Halfway up, he smelled something unfamiliar, and it was only outside the door to her bedroom that he recognized it as pipe smoke and knew it was Vignon’s at the same moment that he recognized the doctor’s hairy backside. His mother was on all fours in the tangle of sheets, her hair loose and hiding her face, her breasts hanging downward into points, and Vignon, groaning, was over her, mounting her like a dog.

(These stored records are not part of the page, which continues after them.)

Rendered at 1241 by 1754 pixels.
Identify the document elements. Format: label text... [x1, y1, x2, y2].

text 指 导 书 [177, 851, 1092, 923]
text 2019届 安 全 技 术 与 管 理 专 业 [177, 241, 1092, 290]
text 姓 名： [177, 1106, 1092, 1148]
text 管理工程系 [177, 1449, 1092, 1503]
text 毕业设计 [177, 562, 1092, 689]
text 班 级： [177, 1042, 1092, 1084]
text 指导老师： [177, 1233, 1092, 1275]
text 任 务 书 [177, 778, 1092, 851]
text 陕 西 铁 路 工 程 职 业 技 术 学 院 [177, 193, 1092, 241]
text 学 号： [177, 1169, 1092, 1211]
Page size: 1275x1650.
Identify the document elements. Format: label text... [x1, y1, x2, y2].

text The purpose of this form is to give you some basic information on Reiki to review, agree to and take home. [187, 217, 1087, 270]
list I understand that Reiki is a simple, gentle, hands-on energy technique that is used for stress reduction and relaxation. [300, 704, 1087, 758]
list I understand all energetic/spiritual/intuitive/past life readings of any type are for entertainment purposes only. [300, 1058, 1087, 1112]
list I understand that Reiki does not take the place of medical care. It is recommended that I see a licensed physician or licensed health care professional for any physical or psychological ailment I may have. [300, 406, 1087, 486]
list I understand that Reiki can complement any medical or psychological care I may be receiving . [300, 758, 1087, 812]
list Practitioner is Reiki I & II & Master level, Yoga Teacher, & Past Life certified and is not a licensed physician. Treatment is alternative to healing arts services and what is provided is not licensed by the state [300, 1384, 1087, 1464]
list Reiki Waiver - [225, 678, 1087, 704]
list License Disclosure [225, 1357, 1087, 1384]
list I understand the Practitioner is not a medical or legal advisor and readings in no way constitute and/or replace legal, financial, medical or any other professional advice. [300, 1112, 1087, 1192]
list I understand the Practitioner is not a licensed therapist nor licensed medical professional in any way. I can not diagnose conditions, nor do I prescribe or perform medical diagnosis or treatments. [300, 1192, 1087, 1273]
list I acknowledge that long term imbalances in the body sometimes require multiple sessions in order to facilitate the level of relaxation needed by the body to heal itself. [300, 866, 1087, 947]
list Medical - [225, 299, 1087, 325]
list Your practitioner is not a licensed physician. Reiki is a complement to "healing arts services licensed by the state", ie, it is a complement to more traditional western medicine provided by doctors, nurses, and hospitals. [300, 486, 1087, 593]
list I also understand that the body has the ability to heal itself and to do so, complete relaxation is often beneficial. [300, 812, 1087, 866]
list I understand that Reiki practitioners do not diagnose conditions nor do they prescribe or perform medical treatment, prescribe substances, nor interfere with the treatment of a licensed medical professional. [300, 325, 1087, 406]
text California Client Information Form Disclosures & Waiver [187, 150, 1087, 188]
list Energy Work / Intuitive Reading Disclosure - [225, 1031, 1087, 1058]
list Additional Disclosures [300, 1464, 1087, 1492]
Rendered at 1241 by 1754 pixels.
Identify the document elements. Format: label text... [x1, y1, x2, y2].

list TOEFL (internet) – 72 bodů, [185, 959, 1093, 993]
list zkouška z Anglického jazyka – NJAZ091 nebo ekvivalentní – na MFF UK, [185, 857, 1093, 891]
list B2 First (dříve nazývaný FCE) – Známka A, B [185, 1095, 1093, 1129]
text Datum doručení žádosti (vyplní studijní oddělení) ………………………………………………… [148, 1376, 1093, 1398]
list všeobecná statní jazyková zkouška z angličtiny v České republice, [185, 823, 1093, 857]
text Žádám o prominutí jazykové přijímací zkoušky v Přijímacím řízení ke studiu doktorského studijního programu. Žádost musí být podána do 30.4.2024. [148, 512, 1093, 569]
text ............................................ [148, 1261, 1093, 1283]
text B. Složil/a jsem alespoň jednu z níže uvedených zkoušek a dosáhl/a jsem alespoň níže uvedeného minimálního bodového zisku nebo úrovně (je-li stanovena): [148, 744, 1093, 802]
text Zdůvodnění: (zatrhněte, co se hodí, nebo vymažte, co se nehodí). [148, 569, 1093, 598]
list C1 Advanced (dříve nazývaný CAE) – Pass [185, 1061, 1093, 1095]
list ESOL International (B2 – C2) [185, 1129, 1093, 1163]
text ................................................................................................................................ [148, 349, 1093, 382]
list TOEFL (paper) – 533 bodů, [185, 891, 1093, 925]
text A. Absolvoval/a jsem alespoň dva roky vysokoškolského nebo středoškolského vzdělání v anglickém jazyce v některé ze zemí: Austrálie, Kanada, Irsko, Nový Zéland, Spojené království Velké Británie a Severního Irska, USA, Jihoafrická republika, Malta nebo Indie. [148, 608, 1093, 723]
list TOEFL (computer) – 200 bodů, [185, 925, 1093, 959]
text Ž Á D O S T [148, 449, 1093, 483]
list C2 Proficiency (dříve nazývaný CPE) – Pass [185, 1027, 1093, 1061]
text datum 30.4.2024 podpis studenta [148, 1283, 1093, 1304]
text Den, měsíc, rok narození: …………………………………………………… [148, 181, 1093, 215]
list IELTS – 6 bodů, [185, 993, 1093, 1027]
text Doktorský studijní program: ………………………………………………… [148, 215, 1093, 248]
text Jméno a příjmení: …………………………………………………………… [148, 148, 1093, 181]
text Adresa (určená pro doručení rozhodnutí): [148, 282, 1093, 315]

He went down the stairs even more quietly than he’d climbed them. By the stove was a tin can, where he kept his wages so his mother could use the money as she needed it. He opened it and took out half of what was inside. It was a meager amount. By the front door, Vignon’s linen jacket hung on a chair and beside it a pair of fine black boots, polished as if they had been varnished and on which none of the village dust seemed to have dared lie. Jean-Baptiste tiptoed into the scullery, fetched his own boots from the back: his own dirty, much-repaired boots. The boots that had been his father’s. He set them down, picked up Vignon’s pair, and went out into the street. Only when he was at some distance from the house did he sit on a bank and put them on. They fitted perfectly. It seemed a fair exchange: Vignon could have his mother and he’d have Vignon’s boots. Web-footed. Did he think no one had ever made that joke before?
Of course he would have to leave the village—not just because of the boots, but because he never wanted to see either his mother or the two-faced doctor again. He considered taking the boat now, but immediately remembered that it was lacking a rowlock. He could row for a short distance without one, but not as far as the sea.